III. Value and Data-Type Repairs

These methods focus on correctly identifying and parsing primitive JSON values.

  1. Case-Insensitive Boolean and Null Parsing:

    • Method: The parse_boolean_or_null function matches the literals true, false, and null in a case-insensitive manner by converting the input segment to lowercase before comparison.
  2. Lenient Number Parsing:

    • Method: The parse_number function greedily consumes characters that are valid in a number (0-9, -, ., e, E). If it stops on an invalid character (like a comma in 123,456), it backtracks one position to parse only the valid part (123).
  3. Fallback for Malformed Numbers:

    • Method: After parsing a potential number string (e.g., "1.2.3"), parse_number attempts to convert it to a float or int. If a ValueError or TypeError occurs, instead of failing, it returns the malformed number as a string value, preserving the data.
  4. Distinguishing Unquoted Literals from Strings:

    • Method: In parse_string, before assuming an unquoted literal is a string, it first attempts to parse it as a boolean or null using parse_boolean_or_null. This ensures true becomes a boolean, not the string "true".
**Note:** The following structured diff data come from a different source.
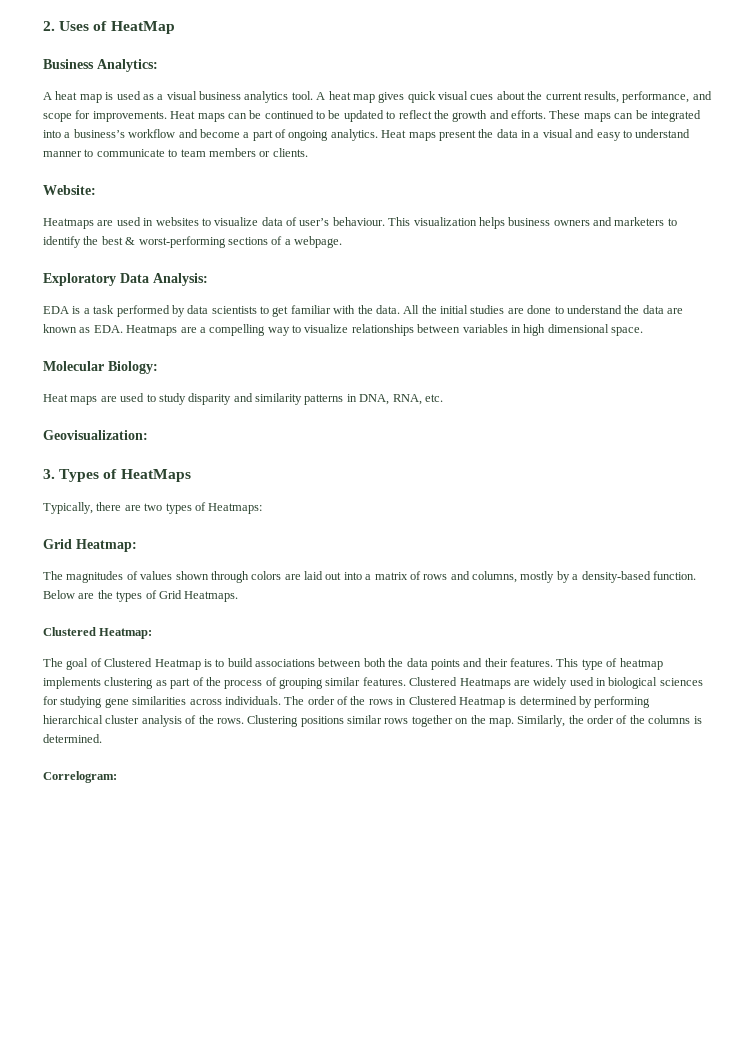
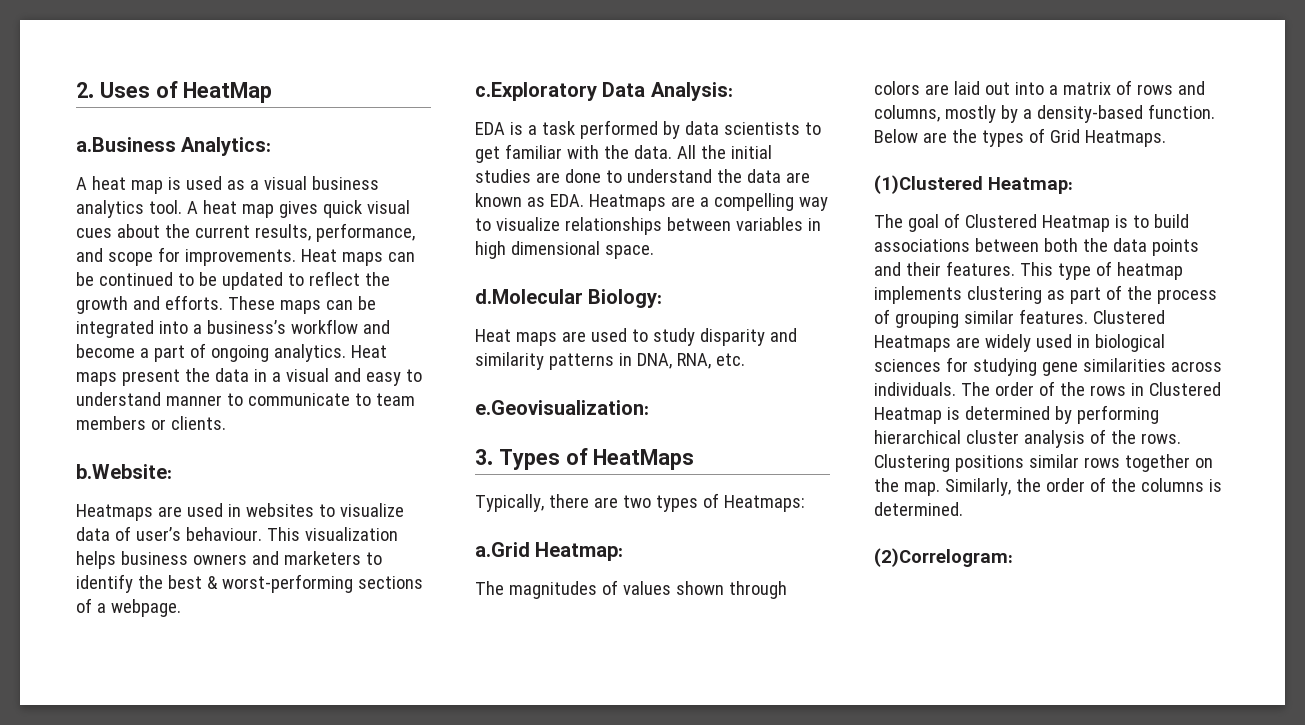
[43,59,94,69] Business -> [76,137,176,152] a.Business
[43,185,96,195] Website: -> [76,464,172,479] b.Website:
[43,273,116,286] Exploratory -> [475,82,597,101] c.Exploratory
[43,361,104,371] Molecular -> [475,289,583,304] d.Molecular
[43,430,148,440] Geovisualization: -> [475,400,649,415] e.Geovisualization:
[43,539,72,549] Grid -> [475,542,530,557] a.Grid
[43,627,96,636] Clustered -> [874,175,983,194] (1)Clustered
[43,771,117,783] Correlogram: -> [874,548,1013,567] (2)Correlogram:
IV. Content Sanitization and Cleaning

These methods make the parser robust against non-JSON content mixed in with the data.

  1. Stripping Comments:

    • Method: The parse_comment function is called when a / or # is encountered. It correctly identifies and skips over single-line comments (//... and #...) and multi-line block comments (/*...*/). The parser’s index is advanced past the comment, effectively removing it from the final output.
  2. Ignoring Leading/Trailing Extraneous Characters:

    • Method: The main parsing loop is designed to skip any characters at the beginning of the input that do not signify the start of a valid JSON value ({, [, ", etc.). This cleans up leading text or garbage. Trailing characters are similarly ignored after a valid JSON object has been parsed.
  3. Stripping Markdown Code Fences:

    • Method: The JSONParser’s __init__ method checks if the input string contains Markdown code fences (e.g., ```json ... ```). If detected, it slices the string to extract only the content within the fences before parsing begins.